Consumers are adapting by reorienting their destinations, timing, budgets and priorities as dynamics keep changing, the report found.
This year’s report, titled “The new travel equation: Macro, machines, motivation,” breaks down trends across three main topics: economic forces, AI’s influence on travel and people’s personal priorities when traveling.
Meyer said the global economy has remained strong, labor markets have been healthy and wage growth has largely outpaced price inflation — dynamics that have supported the continued strength in tourism and travel.
Digging deeper beyond those headline trends, the story becomes more nuanced due to geopolitical forces and foreign exchange rate swings. Several countries with appreciating currencies saw travel spending decline, in some cases substantially, as affordability concerns kicked in for travelers looking for more attractive exchange rates. The reverse also holds, where travelers looking for value will seek destinations with weaker currencies.
Meanwhile, business travel is shifting in other ways. Looking at Mastercard’s aggregated and anonymized data across several markets, MEI found several cities in India are gaining ground in corporate travel. Hyderabad and Bangalore, respectively, took the number three and four spots on MEI’s list tracking corporate travel momentum. Abu Dhabi took the top rank, showing the greatest acceleration in corporate travel relative to leisure, though these rankings were based on 2025 data, prior to the conflict in the Middle East. The cities dominating corporate travel momentum are those with strong IT and AI focus, a clear signal for the path ahead for the global economy.
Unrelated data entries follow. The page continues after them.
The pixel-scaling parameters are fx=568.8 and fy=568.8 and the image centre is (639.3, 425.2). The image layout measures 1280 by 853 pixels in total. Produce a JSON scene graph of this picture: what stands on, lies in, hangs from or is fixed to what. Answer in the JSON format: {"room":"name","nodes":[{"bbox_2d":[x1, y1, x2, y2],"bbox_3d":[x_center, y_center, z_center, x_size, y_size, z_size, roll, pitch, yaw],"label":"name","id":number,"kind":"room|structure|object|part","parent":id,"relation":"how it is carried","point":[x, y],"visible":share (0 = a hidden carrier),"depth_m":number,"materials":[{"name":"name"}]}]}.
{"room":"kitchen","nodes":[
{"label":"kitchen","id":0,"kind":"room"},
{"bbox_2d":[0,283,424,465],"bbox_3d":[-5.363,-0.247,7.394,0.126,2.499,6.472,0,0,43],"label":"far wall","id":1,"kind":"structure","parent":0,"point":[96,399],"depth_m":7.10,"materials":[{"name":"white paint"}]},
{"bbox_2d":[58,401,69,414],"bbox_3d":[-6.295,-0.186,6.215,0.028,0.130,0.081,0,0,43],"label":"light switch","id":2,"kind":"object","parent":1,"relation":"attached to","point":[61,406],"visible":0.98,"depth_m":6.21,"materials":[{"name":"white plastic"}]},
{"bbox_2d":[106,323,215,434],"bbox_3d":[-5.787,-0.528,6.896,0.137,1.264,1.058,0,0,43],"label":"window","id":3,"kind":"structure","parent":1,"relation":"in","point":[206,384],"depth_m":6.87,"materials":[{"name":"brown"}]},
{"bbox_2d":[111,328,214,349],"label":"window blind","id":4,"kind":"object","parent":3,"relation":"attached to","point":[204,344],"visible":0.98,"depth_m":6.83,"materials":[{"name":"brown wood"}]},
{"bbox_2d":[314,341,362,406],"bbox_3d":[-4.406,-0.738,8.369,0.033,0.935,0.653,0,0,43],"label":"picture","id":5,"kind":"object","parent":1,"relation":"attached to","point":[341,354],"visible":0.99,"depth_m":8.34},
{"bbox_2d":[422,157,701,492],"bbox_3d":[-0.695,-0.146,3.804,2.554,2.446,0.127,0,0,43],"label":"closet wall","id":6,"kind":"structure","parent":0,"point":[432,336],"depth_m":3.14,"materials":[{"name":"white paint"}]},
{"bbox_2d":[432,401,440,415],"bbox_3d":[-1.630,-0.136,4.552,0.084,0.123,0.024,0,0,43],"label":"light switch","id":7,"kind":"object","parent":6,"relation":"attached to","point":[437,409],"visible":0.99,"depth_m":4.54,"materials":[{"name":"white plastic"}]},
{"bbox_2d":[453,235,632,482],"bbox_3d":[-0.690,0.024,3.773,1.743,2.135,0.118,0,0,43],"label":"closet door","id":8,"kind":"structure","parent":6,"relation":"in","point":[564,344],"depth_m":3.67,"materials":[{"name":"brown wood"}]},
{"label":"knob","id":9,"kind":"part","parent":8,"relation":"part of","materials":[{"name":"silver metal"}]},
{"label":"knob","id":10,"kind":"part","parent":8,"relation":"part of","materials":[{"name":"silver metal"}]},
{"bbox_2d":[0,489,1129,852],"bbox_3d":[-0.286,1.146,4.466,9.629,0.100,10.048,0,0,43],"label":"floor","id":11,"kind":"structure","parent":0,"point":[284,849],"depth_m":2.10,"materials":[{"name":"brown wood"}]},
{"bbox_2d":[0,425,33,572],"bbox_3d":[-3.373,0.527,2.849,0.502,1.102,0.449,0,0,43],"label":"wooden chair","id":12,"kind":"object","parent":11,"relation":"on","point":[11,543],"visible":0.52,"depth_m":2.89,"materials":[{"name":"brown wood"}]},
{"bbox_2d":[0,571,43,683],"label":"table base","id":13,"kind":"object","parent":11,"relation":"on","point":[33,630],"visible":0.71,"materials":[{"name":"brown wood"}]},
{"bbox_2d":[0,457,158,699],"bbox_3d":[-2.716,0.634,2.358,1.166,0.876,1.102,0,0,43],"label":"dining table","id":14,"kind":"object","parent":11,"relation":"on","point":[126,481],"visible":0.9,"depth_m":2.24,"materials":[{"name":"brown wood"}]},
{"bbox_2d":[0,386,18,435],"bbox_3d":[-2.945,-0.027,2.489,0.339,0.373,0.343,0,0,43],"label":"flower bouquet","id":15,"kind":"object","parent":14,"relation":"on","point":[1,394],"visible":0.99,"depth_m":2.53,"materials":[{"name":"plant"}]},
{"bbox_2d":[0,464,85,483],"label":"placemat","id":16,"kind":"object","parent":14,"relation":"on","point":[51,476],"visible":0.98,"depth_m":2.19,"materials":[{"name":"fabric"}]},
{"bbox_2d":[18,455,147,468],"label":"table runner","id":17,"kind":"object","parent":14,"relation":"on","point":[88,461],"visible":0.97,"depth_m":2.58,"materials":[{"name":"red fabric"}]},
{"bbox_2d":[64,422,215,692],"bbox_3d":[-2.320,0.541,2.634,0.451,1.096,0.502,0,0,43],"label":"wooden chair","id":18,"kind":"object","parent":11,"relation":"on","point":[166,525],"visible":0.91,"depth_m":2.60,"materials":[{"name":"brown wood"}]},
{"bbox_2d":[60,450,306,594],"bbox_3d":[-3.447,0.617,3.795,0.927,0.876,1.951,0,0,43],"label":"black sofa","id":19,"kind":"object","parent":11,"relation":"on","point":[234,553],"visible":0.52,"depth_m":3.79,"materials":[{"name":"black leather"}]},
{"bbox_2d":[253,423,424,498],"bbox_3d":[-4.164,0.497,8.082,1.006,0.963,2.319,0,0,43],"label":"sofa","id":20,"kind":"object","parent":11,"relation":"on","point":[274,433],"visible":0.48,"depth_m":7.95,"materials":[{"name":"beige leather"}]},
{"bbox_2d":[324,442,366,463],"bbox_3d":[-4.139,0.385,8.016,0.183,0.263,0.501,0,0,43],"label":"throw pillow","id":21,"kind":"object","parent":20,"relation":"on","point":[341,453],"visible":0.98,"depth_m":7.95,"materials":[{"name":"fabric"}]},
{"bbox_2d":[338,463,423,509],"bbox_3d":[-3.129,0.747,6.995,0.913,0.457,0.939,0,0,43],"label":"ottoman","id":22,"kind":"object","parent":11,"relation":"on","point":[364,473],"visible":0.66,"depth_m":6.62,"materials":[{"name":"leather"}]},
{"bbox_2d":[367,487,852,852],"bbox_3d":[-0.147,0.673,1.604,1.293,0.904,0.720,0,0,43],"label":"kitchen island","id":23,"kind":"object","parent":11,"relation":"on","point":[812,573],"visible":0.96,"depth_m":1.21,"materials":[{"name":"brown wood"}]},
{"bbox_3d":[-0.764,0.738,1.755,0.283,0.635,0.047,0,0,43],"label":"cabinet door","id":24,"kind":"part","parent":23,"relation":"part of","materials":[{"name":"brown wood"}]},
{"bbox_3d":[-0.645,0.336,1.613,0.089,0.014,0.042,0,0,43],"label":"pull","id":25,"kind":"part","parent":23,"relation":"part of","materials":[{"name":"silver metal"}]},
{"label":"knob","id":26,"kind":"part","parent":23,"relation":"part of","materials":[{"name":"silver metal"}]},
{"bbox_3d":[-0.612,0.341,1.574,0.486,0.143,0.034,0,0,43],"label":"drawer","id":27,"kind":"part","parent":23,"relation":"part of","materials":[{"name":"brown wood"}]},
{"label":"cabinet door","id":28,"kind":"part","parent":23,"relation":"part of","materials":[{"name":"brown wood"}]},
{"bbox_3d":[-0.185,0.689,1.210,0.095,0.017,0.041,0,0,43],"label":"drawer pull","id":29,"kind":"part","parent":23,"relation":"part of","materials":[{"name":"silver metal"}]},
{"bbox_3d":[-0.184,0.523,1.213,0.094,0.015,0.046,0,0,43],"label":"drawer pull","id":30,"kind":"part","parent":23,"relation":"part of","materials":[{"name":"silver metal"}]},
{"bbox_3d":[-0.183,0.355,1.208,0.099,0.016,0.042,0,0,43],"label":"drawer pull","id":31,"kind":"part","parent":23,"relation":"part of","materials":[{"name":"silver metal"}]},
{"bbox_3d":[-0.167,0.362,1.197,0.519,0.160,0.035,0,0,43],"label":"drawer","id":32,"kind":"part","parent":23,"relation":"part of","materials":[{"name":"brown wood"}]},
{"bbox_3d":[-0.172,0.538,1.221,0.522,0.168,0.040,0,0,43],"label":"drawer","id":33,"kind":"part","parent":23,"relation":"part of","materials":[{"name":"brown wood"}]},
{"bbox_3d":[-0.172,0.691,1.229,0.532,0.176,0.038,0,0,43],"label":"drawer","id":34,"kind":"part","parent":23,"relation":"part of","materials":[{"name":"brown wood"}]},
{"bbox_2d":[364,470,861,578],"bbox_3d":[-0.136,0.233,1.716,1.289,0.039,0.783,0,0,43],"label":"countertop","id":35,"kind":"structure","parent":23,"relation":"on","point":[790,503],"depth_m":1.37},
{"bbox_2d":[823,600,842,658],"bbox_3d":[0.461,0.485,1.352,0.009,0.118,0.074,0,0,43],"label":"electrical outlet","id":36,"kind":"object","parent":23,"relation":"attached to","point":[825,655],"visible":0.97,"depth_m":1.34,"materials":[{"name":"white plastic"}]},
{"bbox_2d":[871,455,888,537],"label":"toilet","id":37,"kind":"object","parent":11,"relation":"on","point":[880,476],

The Paris travel season is shaping up to be a strong one this summer, according to MEI's analysis. The French capital is seeing the strongest growth relative to last year’s summer schedule, topping a list ahead of four other European destinations.
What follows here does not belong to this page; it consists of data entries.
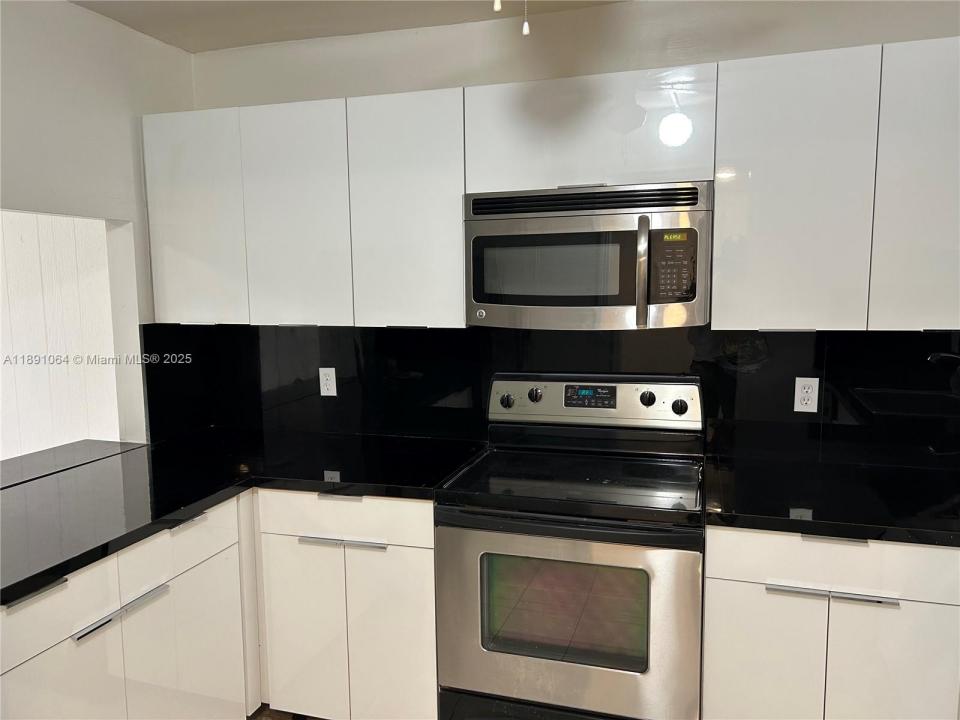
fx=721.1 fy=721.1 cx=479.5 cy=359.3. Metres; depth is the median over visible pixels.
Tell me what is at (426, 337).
backsplash
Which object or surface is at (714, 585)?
right base cabinet
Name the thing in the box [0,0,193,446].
left wall
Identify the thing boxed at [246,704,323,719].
floor
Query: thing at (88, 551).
countertop
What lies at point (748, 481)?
countertop
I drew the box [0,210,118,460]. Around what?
far room wall
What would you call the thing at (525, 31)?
pull chain
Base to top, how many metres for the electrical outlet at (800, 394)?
0.115 m
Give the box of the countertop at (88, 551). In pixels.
[0,427,486,604]
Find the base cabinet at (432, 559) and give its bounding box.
[0,484,437,717]
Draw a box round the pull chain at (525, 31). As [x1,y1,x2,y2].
[521,0,530,35]
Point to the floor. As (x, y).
(263, 714)
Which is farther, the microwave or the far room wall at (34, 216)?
the far room wall at (34, 216)
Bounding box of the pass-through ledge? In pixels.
[0,438,147,487]
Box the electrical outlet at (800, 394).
[794,377,819,412]
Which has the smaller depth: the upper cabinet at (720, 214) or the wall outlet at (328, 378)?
the upper cabinet at (720, 214)
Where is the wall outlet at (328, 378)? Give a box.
[318,367,336,396]
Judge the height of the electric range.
1.193 m
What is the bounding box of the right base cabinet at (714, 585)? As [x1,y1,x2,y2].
[702,524,959,719]
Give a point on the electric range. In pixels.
(483, 595)
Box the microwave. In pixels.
[465,180,712,329]
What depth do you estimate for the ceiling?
2.54 m
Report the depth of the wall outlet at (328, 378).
2.91 m
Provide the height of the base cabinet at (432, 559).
0.787 m
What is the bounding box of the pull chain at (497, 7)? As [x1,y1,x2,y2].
[493,0,501,11]
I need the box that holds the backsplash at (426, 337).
[133,321,958,469]
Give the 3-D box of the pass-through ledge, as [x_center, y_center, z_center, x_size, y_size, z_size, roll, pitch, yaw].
[-1.605,0.392,2.294,0.391,0.038,1.053,1,7,17]
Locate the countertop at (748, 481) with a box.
[703,453,959,546]
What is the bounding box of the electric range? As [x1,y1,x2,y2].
[434,372,705,719]
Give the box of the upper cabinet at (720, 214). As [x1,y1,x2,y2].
[712,36,958,330]
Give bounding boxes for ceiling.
[70,0,627,51]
The growth of generative AI platforms has broadened what travel experiences people are pursuing.
Paying subscribers of these AI services have used these tools to move past generic destinations and instead visit locales that are both rich in experiences and speak directly to their interests, such as historical sites, emerging wine regions and wellness-focused resorts.
AI has also accelerated the discovery of so-called “dupe destinations,” which are typically more affordable, less busy and offer similar experiences as more popular hotspots.
In both these cases, people are empowered by the information they’re getting from AI to adapt their travel plans in a variety of ways.
The report found that AI subscribers are spending more on travel than non-subscribers. While this could be a function of demographics or income differences — AI users tend to skew younger and more affluent — it could also reflect the increase in travel interest and opportunities that come with leveraging AI.
What people do when traveling tends to vary based on where they are and where they come from.
The report highlighted how spending patterns are remarkably consistent over time for tourists from different countries. In Japan, for instance, visitors from the U.K. tend to spend more on the rail network, while visitors from Singapore focus more on shopping. In another example, MEI’s research found that 28% of global tourists’ budgets go to retail when in the U.S., but visitors from Mexico outpace all others by spending 54% of their budgets on retail.
This trend shows that when the specialties of a destination fit the interests of specific visitor groups, the results show clearly in how tourists spend their money.
Amid all this uncertainty, travelers will continue to make careful decisions throughout the year, Meyer said. But it will come down to how and when people travel, not whether they do at all.
“The travel economy is ever changing,” she added. “The decision to travel will remain a function of geopolitical dynamics, a search for value and the personal motivations people have driving the decision to travel.”